Cross-connections that contaminate drinking water distribution lines are a major concern. A cross-connection is formed at any point where a drinking water line connects to equipment (boilers), systems containing chemicals (air conditioning systems, fire sprinkler systems, irrigation systems), or water sources of questionable quality. Cross-connection contamination can occur when the pressure in the equipment or system is greater than the pressure inside the drinking water
line (backpressure). Contamination can also occur when the pressure in the drinking water line drops due to fairly routine occurrences (main breaks, heavy water demand), causing contaminants to be sucked out from the equipment and into the drinking water line (backsiphonage). Outside water taps and garden hoses tend to be the most common sources of cross-connection contamination at home. The garden hose creates a hazard when submerged in a swimming pool or when attached to a chemical sprayer for weed killing.

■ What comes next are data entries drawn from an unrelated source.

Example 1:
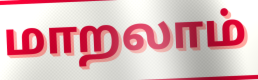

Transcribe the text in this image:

மாறலாம்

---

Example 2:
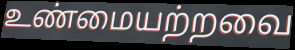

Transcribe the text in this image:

உண்மையற்றவை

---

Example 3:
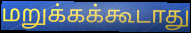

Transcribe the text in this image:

மறுக்கக்கூடாது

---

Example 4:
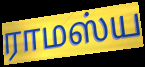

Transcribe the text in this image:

ராமஸ்ய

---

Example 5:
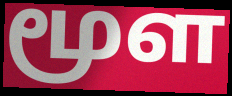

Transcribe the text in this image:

மூள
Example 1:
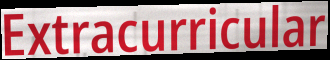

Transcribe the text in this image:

Extracurricular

Garden hoses that are left lying on the ground may be contaminated by fertilizers, cesspools, or garden chemicals. Improperly installed valves in your toilet could also be a source of cross-connection contamination. Community water supplies are continuously jeopardized by cross-connections unless appropriate valves, known as backflow prevention devices, are installed and maintained.
For more information, review the Cross-Connection Control Manual from the U.S. EPA’s Website - Click Here
You can also call the Safe Drinking Water Hotline at (800) 426-4791.

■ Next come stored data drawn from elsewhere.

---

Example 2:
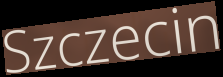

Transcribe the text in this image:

Szczecin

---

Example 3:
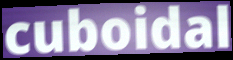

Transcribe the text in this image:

cuboidal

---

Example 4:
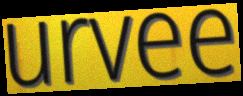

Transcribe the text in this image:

urvee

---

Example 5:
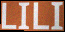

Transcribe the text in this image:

LILI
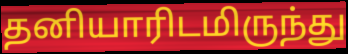
தனியாரிடமிருந்து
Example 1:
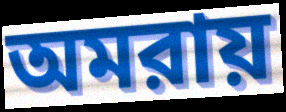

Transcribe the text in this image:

অমরায়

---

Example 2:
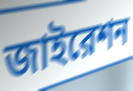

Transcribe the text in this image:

জাইরেশন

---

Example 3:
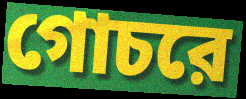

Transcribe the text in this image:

গোচরে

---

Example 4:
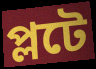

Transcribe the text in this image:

প্লটে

Residential Customers: All lawn irrigation systems must have a backflow prevention device.
All non-residential customers must be surveyed to determine if a cross connection exists.

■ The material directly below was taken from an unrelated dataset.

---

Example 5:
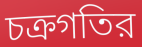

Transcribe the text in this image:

চক্রগতির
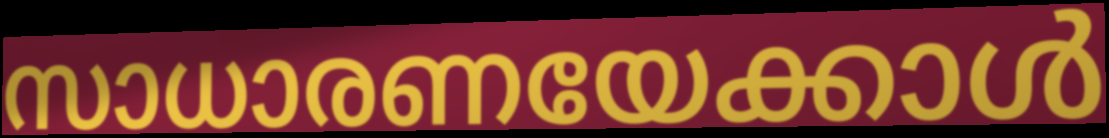
സാധാരണയേക്കാൾ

All owners of Cross Connection devices:
- Must comply with Hadley CC Regulations & MADEP 310 CMR 22.22
- For new devices must submit a Backflow Prevention Device Data Sheet for approval
- Make suitable arrangements so inspections can occur during reg. business hours
- Will be surveyed every 5 years by a representative of the Hadley DPW, Water Division
- Tests for RP devices are done in May/June and Nov/Dec by a Hadley Water Division certified tester; Tests for DC/ PVB devices are done annually in May/June. Price $75 per test
- If device fails, it must be repaired, replaced and retested within 14 days.
- Must maintain spare parts kits and any special tools required for the removal and reassembly of the device.